Sea-Tac Airport was officially opened in 1949, but did not become a major player in international commercial aviation until almost the 2000’s. But that is entirely beside the point. All arguments against airport community mitigation tend to boil down to some form of ‘personal responsibility’. “People knew what they were getting themselves into. Don’t like it? Move!” To which we reply, “Move where?” The fact is that people do live and will continue to live near the airport and so long as it is legal to do so, must be able to do so with a baseline of comfort, health and safety.
Middle-Housing is Fairness and Justice
Everyone struggles so hard to building any new housing in WA. We would argue that protecting this essential housing stock for this group of homeowners is essential to maintaining our communities. In that light SB5955 seems only prudent, especially when each fix will likely serve many families for many decades to come.
It is also fair and just, given the billions of dollars in annual economic benefit Sea-Tac Airport provides the State of Washington, that the State help create a solution for the people under the flight path–people who traded 1,000 flights a day over their heads for a sound insulation system that does not work as intended.
Sincerely,
JC Harris
on behalf of Sea-Tac Noise.Info
Why it’s so hard
We’re publishing this letter to help explain why it’s so hard to get this done and why we adopt the strategies we do. The topic and history of Port Package updates is terribly complex. It often takes several minutes to explain what a ‘sound insulation system’ is to people who do not live here, let alone why this is even a ‘problem’. Plus, there is a ton of blame to go around.
The workload for State electeds is incredible. Law makers rarely have time to read anything longer than a few hundred words.
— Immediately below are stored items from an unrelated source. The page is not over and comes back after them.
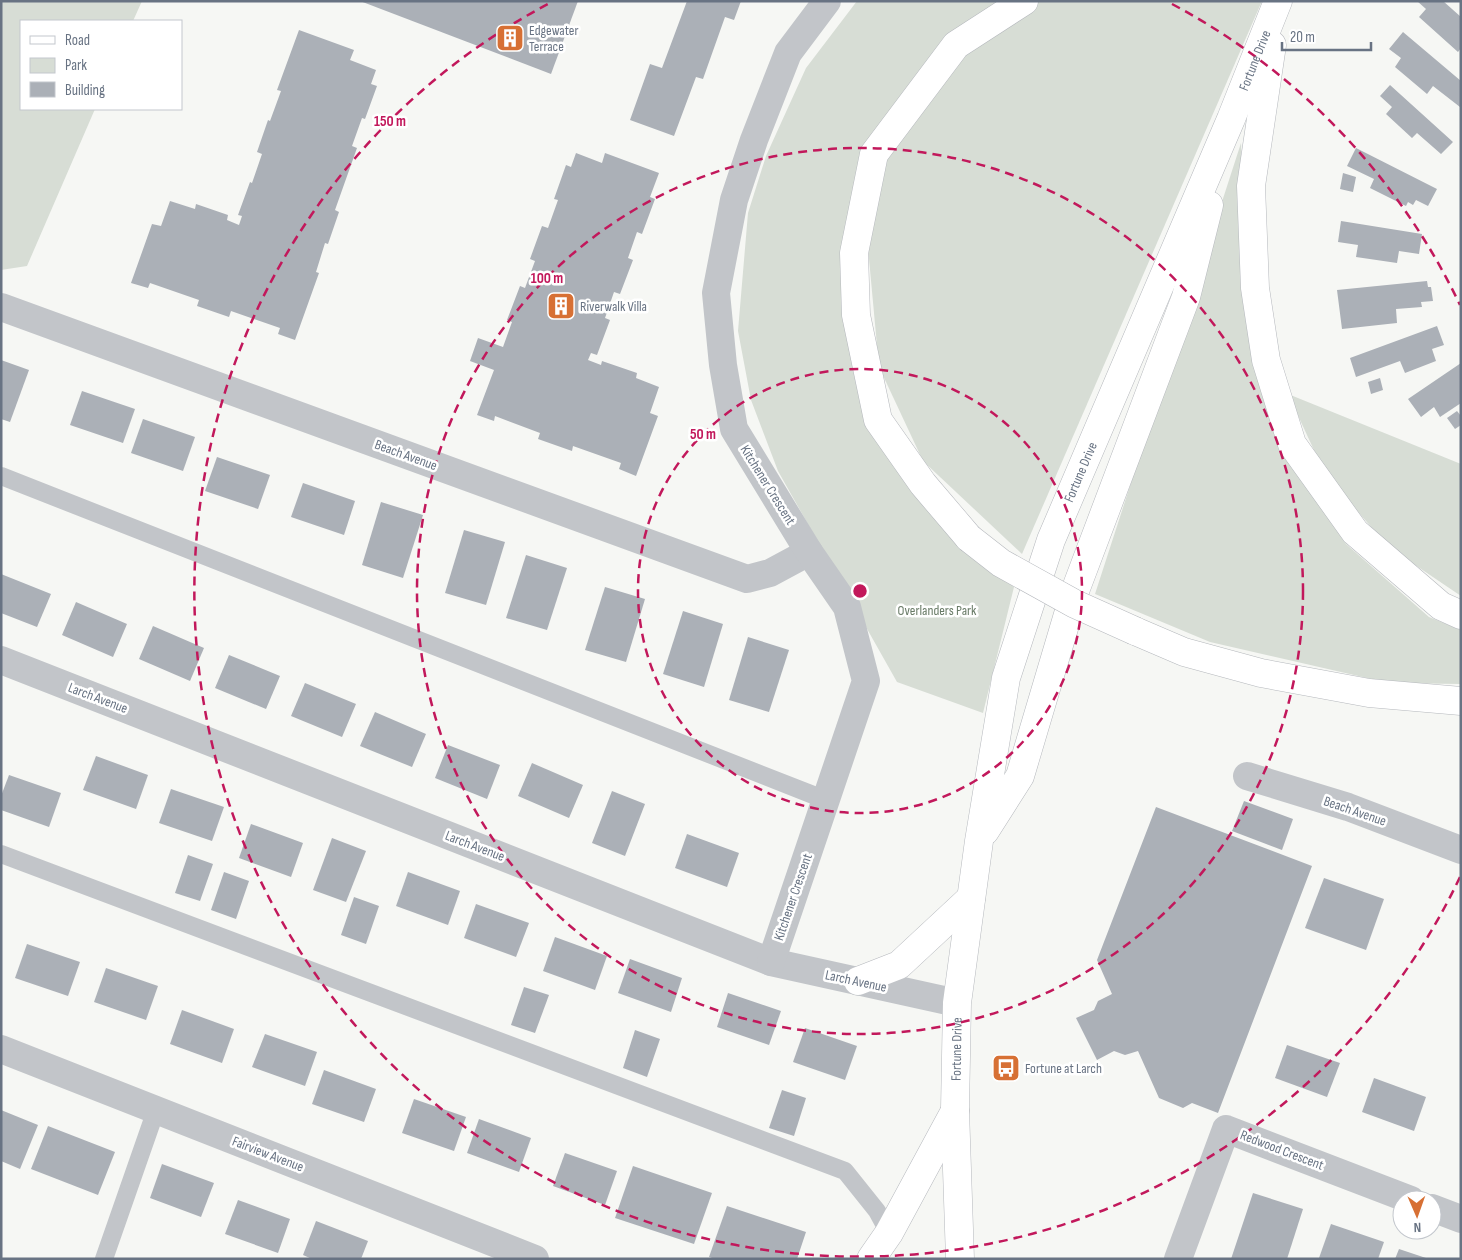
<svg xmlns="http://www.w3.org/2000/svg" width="1462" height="1260" font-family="'Sofia Sans Condensed',sans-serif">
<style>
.green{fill:#d7ddd5}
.building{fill:#abb0b7}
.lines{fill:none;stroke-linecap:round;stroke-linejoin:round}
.secondary-casing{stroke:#b5b8bd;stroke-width:29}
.service{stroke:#c2c5c9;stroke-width:18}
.minor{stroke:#c2c5c9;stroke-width:28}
.secondary{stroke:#fff;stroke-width:28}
.secondary-bridge-casing{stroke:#b5b8bd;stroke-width:29;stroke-linecap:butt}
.secondary-bridge{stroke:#fff;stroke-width:28}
.ring{fill:none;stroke:#c2185b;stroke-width:2.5;stroke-dasharray:9 6}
.labels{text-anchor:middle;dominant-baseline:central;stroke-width:5;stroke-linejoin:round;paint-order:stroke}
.poi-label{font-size:14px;fill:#687383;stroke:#fff;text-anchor:start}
.street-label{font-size:14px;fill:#687383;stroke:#fff}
.park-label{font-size:14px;fill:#687a66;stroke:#fff}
.centre{fill:#c2185b;stroke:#fff;stroke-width:2.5}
.ring-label{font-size:15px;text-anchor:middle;font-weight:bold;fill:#c2185b;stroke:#fff;stroke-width:5;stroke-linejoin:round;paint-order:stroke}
</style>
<rect width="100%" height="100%" fill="#f6f7f4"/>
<g class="green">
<path d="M1,1H142L133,21H21V109H95L27,266L1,270Z"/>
<path d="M857,1H1005L863,149L845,314L924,504L1014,587L983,713L897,682L778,471L751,400L738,331L748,213L766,156L806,68Z"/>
<path d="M1039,1H1262L1022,554L923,461L879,367L868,248L885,160L966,50Z"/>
<path d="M1241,143L1247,311L1282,449L1346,544L1429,617L1461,630V684L1389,683L1210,642L1095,594Z"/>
<path d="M1288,394L1461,464V596L1390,548L1326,476Z"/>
</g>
<g class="building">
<path d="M360,1H578L551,74Z"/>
<path d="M687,1H741L734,20L725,17L703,79L696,77L674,136L630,120L650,64L662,68Z"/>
<path d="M1417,1H1443L1461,17V48L1458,52L1419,17L1426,9Z"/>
<path d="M299,30L354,50L350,60L376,70L371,84L377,86L365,119L362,118L352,146L357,148L335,210L339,212L328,244L325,243L316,272L319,273L295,340L278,334L280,328L231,311L229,317L197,306L199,300L150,283L148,288L131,283L152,224L161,226L170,201L195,209L196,204L228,215L227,220L239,225L242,216L238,215L250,182L252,183L262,154L257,152L268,120L270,121L281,91L277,90Z"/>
<path d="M1403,32L1461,81L1460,107L1433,86L1427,94L1395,67L1401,58L1389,49Z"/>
<path d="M1390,85L1453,142L1441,154L1417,133L1412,138L1386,114L1392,107L1380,96Z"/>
<path d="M1356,148L1437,189L1428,206L1416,200L1413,205L1408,202L1406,206L1370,188L1374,179L1347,166Z"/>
<path d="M576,153L602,163L605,153L659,173L650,197L655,199L642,234L637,232L628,258L633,260L620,294L614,292L605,318L610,320L597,355L591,353L588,360L601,365L602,361L637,373L636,378L659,387L650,413L658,416L636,476L619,469L621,463L573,446L572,451L538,439L540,433L495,416L494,421L477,415L494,370L470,361L478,338L503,347L512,322L507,320L520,286L525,288L535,261L530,259L542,226L548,228L558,200L554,199L566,165L571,167Z"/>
<path d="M1343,173L1356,177L1353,192L1340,189Z"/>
<path d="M1341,221L1422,234L1419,254L1399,251L1397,263L1356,257L1358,245L1338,242Z"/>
<path d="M1427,281L1428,287H1431L1433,301L1421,302L1422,307L1396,309L1397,323L1342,329L1337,290Z"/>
<path d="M1437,326L1444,345L1432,349L1436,361L1405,373L1400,361L1356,377L1350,358Z"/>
<path d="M1,360L29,370L10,422L1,419Z"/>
<path d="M1461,363V403L1440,417L1434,407L1421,417L1408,399Z"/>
<path d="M1380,378L1383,390L1371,394L1368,382Z"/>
<path d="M82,391L135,409L123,443L70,425Z"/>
<path d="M1457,411L1461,416V425L1455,429L1447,418Z"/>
<path d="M143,419L195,437L183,471L131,453Z"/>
<path d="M217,457L270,475L258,509L205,491Z"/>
<path d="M303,483L355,501L344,535L291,517Z"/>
<path d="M381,502L423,515L403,578L362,565Z"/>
<path d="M464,530L505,542L486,605L445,593Z"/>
<path d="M526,555L567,568L547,630L506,618Z"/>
<path d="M1,574L51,594L37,627L1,613Z"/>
<path d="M605,587L645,599L626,662L585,650Z"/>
<path d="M76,602L127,624L113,657L62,635Z"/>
<path d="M683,611L723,624L704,687L663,674Z"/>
<path d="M153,626L204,648L190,681L139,659Z"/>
<path d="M748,637L789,650L769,712L729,700Z"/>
<path d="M229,655L280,676L266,709L215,688Z"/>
<path d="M305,683L356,704L342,737L291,716Z"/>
<path d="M375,712L426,734L412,767L360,746Z"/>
<path d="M448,745L500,765L487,799L435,778Z"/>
<path d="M96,756L148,775L136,809L83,790Z"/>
<path d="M532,763L583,785L569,818L518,796Z"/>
<path d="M9,775L61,793L49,827L1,810V796Z"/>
<path d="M171,789L224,807L212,841L159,823Z"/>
<path d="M612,791L645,804L625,856L592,843Z"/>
<path d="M1244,801L1293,819L1282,850L1232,831Z"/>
<path d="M1156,807L1312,866L1218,1113L1192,1103L1183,1108L1159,1098L1138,1051L1125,1055L1114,1051L1097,1060L1076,1018L1094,1010L1098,1001L1112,994L1097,960Z"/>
<path d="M251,824L303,843L291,877L239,858Z"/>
<path d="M687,834L739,853L727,887L675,868Z"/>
<path d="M332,838L366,851L346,902L313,890Z"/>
<path d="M188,855L213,864L200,901L175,893Z"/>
<path d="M224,872L249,881L236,919L211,910Z"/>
<path d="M408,872L460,891L448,925L396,906Z"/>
<path d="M1324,878L1384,899L1366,950L1305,928Z"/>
<path d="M354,897L379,906L366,944L341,935Z"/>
<path d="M476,904L529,923L516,957L464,938Z"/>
<path d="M555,937L607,956L595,990L543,971Z"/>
<path d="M27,944L80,962L68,996L15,978Z"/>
<path d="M630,959L682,978L671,1012L618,993Z"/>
<path d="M106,968L158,986L146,1020L94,1002Z"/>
<path d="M524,987L549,995L535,1033L511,1025Z"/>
<path d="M728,993L781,1011L769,1045L717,1027Z"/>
<path d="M182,1010L234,1029L222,1063L170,1044Z"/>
<path d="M805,1028L857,1046L845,1080L793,1062Z"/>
<path d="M635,1030L660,1039L647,1077L623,1068Z"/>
<path d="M265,1034L317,1052L305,1086L252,1067Z"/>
<path d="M1287,1045L1340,1063L1327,1097L1275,1078Z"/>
<path d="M324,1070L376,1089L364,1122L312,1104Z"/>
<path d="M1374,1078L1426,1097L1414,1131L1362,1112Z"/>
<path d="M782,1090L806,1098L794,1136L769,1128Z"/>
<path d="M414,1099L466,1117L454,1151L402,1133Z"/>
<path d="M1,1110L38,1125L20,1169L1,1161Z"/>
<path d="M479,1119L531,1138L519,1172L467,1153Z"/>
<path d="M48,1126L115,1152L98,1195L31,1169Z"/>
<path d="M565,1153L617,1171L605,1205L553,1186Z"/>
<path d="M162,1164L214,1183L201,1217L150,1198Z"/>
<path d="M633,1166L712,1193L694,1244L615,1218Z"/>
<path d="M1253,1193L1303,1209L1287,1259H1231Z"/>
<path d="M238,1200L290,1219L278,1253L225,1234Z"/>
<path d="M727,1206L806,1232L797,1259H715L709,1257Z"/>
<path d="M316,1221L368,1241L361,1259H312L303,1255Z"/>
<path d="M1331,1224L1384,1242L1378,1259L1319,1258Z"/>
<path d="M1399,1249L1426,1258V1259H1395Z"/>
</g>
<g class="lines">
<defs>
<g id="secondary">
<path d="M1272,45L1251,186L1255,288L1266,360L1292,444L1355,532L1441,606L1461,615"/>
<path d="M969,538L923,484L878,420L856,315L854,253L874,154L956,45L1024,1"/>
<path d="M1135,631L1184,652L1261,673L1369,693L1461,701"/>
<path d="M985,831L1020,776L1075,591L1186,297L1209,205"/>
<path d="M858,981L899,965L971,898"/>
<path d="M871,1259L889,1233L955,1111"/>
<path id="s1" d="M960,1259L955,1110L957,1003L979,841L1006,678L1051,540L1231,119L1278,1"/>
</g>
</defs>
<use href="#secondary" class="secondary-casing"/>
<g class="service">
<path d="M1,476L826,800"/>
<path d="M1,854L845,1171L877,1211L889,1233"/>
<path d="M104,1259L156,1110"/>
</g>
<g class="minor">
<path d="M1,307L747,579L770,573L809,552"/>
<path d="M1,660L771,962L957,1003"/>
<path d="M1247,776L1348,807L1461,850"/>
<path d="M771,962L866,681L847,607L809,552L734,429L723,365L716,293L734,200L754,140L788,53L827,1"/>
<path d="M1,1049L535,1259"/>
<path d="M1432,1208L1461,1219"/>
<path d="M1178,1259L1226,1129L1411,1200"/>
</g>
<use href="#secondary" class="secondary"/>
<defs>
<path id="secondary-bridge" d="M969,538L1001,563L1075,604L1135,631"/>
</defs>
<use href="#secondary-bridge" class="secondary-bridge-casing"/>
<use href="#secondary-bridge" class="secondary-bridge"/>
</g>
<g class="ring">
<circle cx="860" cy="591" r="222"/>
<circle cx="860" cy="591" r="443"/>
<path d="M1460 877A665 665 0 1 1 548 4M1172 4A665 665 0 0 1 1460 305"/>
</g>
<defs>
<symbol id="building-square" viewBox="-11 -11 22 22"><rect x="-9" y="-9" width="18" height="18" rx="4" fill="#d77034" stroke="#fff"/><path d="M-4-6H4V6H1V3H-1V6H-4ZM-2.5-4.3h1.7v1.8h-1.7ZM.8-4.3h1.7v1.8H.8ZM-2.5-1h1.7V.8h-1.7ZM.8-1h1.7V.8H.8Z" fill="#fff"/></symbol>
<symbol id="bus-square" viewBox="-11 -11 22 22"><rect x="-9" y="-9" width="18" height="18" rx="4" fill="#d77034" stroke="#fff"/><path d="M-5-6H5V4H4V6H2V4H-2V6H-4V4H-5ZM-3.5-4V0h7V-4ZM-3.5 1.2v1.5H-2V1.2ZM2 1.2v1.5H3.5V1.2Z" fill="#fff"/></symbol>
</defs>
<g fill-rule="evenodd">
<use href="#building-square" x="494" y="22" width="32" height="32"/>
<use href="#building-square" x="545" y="290" width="32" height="32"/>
<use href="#bus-square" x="990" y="1052" width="32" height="32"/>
</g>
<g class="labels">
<g class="poi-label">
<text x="529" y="30">Edgewater<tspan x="529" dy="16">Terrace</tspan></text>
<text x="580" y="306">Riverwalk Villa</text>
<text x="1025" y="1068">Fortune at Larch</text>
</g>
<g class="street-label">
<text stroke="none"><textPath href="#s1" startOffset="1251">Fortune Drive</textPath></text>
<text transform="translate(406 455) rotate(20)">Beach Avenue</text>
<text stroke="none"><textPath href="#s1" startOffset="804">Fortune Drive</textPath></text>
<text transform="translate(768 485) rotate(58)">Kitchener Crescent</text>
<text transform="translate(98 698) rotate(21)">Larch Avenue</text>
<text transform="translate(1355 811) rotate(19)">Beach Avenue</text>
<text transform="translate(475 846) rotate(21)">Larch Avenue</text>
<text transform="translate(793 897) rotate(-71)">Kitchener Crescent</text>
<text transform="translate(856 981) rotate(12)">Larch Avenue</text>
<text stroke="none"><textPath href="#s1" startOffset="210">Fortune Drive</textPath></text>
<text transform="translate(1282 1150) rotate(21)">Redwood Crescent</text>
<text transform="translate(268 1154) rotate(21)">Fairview Avenue</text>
</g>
<g class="park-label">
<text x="937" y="610">Overlanders Park</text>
</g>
</g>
<circle cx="860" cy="591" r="8" class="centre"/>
<g class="ring-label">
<text x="390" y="126">150 m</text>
<text x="547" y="283">100 m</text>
<text x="703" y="439">50 m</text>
</g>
<rect width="1462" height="1260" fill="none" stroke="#687383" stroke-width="5"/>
<rect x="20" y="20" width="162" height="90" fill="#ffffff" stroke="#c3c7cd"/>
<rect x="30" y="36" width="25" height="8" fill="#ffffff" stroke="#c3c7cd"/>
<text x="65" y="45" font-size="15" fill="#687383">Road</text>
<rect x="30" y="58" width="25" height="15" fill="#d7ddd5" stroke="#c3c7cd"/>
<text x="65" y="70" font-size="15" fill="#687383">Park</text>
<rect x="30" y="82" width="25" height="15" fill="#abb0b7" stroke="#c3c7cd"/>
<text x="65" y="95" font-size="15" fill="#687383">Building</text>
<g transform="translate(1417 1215) rotate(178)"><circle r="24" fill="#ffffff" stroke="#c3c7cd"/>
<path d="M0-4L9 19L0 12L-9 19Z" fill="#d77034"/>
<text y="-8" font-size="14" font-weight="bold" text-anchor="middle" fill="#687383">N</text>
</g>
<path d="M1282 42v8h89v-8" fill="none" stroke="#687383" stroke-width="2.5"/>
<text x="1290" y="42" font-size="15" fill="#687383" stroke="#ffffff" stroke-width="4" paint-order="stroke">20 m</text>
</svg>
If you can’t condense your idea down to an ‘elevator pitch’, either your idea does not pass or it gets condensed for you. And if you explain that the root causes of Port Package problems come down to poor oversight, decision makers are more than happy to say, “Then why aren’t you going after them for the money?”. Especially when there are so many other easier (and easier to understand) ways to spend State money.
All of which is to say this: the current (fifth) version of the bill is pretty much what we expected. No more. No less.
Status Report
While we’re waiting for next steps, a quick summary on where SB5955 stands…
SB5955 began about 45 days ago as thirteen page wish-list of airport community concerns. It has been whittled down to half that size and now contains only one single goal,
The bill is now simply an open-ended five year grant program, administered by the Department of Commerce, to fund the repair of bad Port Packages. Funding may come from a variety of State, County and Port resources. The State will monitor the Port’s progress in updating/repairing homes annually. And at the end of five years, the State audit committee will evaluate how well the program worked. Sounds great. However: there is no actual funding. If funding emerges it will be some last minute negotation.
- We like the accountability piece–something that was obviously lacking in the original Port Package program. It provides a yardstick and a goal for all stakeholders to create a good program and to keep it going beyond five years.
- We’re also not overly anxious about the current absence of funding. First of all, the bill is currently in the Capital Budget Committee, which may provide immediate funding opportunities. But if not, both the State and the Port seem to have accepted that there are problems, a sense of acceptance that literally did not exist even three months ago. If both the State and the Port have acknowledged a willingness to work the problems, and there is a place to put money, we think we can keep going to the State and the Port until we get the dollars.
The trick now is to keep this momentum going. Every day someone, even our best friends, gets at least one fact wrong about airport communities. We have to educate, educate, and keep on educating until the issues become clear and raise the expectations to where they always should have been. Paying for Port Package updates must become something that both the Port and all agencies will be expected to do from now on.